Things to do —
**a)** Translate this sentence from the article about the four hangings into Spanish: "Four of them carried ropes with nooses coiled at the end."
**b)** Retype everything in the article about the four hangings from "Once inside the" down to "the livery stable.".
Source document: Begin
Four Men Hanging

by Tamara Logsdon Hawkinson

07/20/2012

“The Masons came down [the staircase] in pairs, erect and orderly,” wrote Welborn Hope, “until at the foot their Worshipful Master detached himself and stood in leadership of the group with a hand raised above his head. In his other hand he held a coil of baling wire.”

The Master stood by while across town a couple of his brethren cut the jail’s telephone lines and powered off the city streetlights. It was 2 a.m. when the progression of a few dozen hooded men silently slipped into the courthouse now under the cover of total darkness. Four of them carried ropes with nooses coiled at the end.

Once inside the jail, they overpowered four guards, knocking one unconscious, as they demanded the cell keys. Then they woke up Jim Miller, Jesse West, Joe Allen, and B.B. Burrell and ordered them to get dressed. West, the only one who put up a fight, was pistol whipped for his trouble. Miller removed a diamond stickpin from his coat and asked that it go to his wife. Then their hands were bound with baling wire and the four were marched about 30 feet north to the livery stable.

According to author Glenn Shirley, “The first man to swing from the rafters was Jesse West. Next in quick succession came Allen and Burrell.” Miller, who refused to confess, asked to wear his long coat and hat. When someone jammed it onto his head, Miller exclaimed, “Let ’er rip.”
Source document: End
Extracted information: Begin
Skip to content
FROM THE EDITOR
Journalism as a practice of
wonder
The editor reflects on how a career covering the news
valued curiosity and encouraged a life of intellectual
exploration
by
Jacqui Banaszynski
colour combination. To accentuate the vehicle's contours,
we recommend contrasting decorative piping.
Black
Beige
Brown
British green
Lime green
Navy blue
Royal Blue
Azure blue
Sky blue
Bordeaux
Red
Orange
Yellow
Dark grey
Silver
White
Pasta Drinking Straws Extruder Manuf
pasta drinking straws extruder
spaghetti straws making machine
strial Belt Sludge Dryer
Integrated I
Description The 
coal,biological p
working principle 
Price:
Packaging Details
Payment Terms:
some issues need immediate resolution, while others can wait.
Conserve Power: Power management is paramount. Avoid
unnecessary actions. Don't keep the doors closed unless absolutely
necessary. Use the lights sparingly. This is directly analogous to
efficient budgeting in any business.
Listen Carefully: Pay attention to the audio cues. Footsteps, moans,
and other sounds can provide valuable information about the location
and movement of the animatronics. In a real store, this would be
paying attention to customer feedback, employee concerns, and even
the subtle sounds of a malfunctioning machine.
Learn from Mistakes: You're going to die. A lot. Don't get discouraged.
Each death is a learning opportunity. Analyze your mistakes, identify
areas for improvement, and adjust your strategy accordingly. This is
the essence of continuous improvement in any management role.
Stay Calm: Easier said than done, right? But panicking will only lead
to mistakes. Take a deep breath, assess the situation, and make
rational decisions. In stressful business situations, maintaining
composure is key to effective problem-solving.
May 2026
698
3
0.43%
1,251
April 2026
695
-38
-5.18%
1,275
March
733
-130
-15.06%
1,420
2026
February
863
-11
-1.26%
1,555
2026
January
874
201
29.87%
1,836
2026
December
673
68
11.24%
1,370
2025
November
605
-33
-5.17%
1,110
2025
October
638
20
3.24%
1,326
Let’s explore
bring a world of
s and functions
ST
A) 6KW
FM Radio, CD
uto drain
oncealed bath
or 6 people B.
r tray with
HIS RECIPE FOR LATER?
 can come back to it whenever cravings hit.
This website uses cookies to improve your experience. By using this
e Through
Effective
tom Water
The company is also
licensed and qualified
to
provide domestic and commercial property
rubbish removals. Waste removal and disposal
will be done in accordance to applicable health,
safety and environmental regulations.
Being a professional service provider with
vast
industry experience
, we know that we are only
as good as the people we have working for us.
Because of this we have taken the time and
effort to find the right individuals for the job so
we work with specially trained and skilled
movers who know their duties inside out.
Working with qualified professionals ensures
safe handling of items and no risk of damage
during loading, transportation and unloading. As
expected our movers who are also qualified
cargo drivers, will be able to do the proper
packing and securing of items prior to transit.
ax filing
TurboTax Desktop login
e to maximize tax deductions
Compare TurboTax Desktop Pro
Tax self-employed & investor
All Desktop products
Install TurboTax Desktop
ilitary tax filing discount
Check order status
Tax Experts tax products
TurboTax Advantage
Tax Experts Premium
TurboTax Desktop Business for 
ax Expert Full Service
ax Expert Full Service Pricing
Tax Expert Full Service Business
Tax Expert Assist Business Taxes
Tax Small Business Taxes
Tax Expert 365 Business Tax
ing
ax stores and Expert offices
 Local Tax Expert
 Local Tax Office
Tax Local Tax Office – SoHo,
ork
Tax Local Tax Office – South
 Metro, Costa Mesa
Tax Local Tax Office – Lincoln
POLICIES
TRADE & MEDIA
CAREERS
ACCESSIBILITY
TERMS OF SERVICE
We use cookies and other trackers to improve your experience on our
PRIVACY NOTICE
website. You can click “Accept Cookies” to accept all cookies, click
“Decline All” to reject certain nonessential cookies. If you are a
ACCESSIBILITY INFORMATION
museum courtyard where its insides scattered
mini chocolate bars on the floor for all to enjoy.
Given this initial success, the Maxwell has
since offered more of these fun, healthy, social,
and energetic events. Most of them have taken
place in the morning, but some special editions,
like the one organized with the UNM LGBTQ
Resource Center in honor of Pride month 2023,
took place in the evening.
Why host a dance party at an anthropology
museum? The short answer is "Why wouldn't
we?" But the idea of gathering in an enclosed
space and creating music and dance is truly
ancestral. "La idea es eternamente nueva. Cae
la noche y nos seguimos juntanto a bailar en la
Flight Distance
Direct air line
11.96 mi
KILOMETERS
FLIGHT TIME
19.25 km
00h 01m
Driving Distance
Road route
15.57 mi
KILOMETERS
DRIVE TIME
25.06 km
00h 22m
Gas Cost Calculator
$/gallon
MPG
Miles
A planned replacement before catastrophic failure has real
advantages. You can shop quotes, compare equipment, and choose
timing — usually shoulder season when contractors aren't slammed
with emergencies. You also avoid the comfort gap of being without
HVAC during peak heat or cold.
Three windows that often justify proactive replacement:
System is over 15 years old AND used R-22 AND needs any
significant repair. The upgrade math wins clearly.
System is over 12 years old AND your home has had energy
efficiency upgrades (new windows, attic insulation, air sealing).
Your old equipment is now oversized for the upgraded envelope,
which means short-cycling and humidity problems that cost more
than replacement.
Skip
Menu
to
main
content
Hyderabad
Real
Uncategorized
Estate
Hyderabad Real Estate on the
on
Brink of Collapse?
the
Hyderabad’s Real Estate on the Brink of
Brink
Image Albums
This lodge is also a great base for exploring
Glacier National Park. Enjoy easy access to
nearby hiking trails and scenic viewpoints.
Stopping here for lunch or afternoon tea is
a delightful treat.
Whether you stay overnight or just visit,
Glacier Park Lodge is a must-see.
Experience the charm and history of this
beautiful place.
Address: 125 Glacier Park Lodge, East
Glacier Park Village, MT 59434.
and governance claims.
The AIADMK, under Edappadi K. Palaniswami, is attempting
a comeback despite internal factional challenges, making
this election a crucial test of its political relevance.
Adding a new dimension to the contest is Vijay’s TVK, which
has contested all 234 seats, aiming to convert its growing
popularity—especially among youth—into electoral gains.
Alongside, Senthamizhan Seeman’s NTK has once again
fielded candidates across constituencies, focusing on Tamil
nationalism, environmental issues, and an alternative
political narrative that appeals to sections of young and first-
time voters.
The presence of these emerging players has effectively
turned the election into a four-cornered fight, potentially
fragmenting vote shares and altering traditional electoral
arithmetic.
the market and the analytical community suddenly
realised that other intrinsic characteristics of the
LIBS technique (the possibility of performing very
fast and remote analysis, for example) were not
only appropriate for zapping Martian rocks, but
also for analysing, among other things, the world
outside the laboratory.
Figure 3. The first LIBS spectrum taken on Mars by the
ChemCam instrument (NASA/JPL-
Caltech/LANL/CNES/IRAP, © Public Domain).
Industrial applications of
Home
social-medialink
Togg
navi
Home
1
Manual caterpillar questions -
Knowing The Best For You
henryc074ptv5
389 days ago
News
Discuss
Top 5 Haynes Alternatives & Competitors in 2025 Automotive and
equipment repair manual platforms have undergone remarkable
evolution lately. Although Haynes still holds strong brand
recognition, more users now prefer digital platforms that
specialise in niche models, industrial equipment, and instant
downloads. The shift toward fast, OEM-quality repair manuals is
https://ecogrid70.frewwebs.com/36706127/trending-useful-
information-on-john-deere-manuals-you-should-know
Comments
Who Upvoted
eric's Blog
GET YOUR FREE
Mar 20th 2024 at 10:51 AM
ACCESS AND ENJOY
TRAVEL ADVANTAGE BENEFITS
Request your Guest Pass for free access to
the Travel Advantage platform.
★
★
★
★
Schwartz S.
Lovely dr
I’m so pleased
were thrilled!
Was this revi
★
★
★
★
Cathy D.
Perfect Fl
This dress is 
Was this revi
Extracted information: End
Expected responses —
**a)** Cuatro de ellos llevaban cuerdas con nudos corredizos enrollados en el extremo.

**b)**
Once inside the jail, they overpowered four guards, knocking one unconscious, as they demanded the cell keys. Then they woke up Jim Miller, Jesse West, Joe Allen, and B.B. Burrell and ordered them to get dressed. West, the only one who put up a fight, was pistol whipped for his trouble. Miller removed a diamond stickpin from his coat and asked that it go to his wife. Then their hands were bound with baling wire and the four were marched about 30 feet north to the livery stable.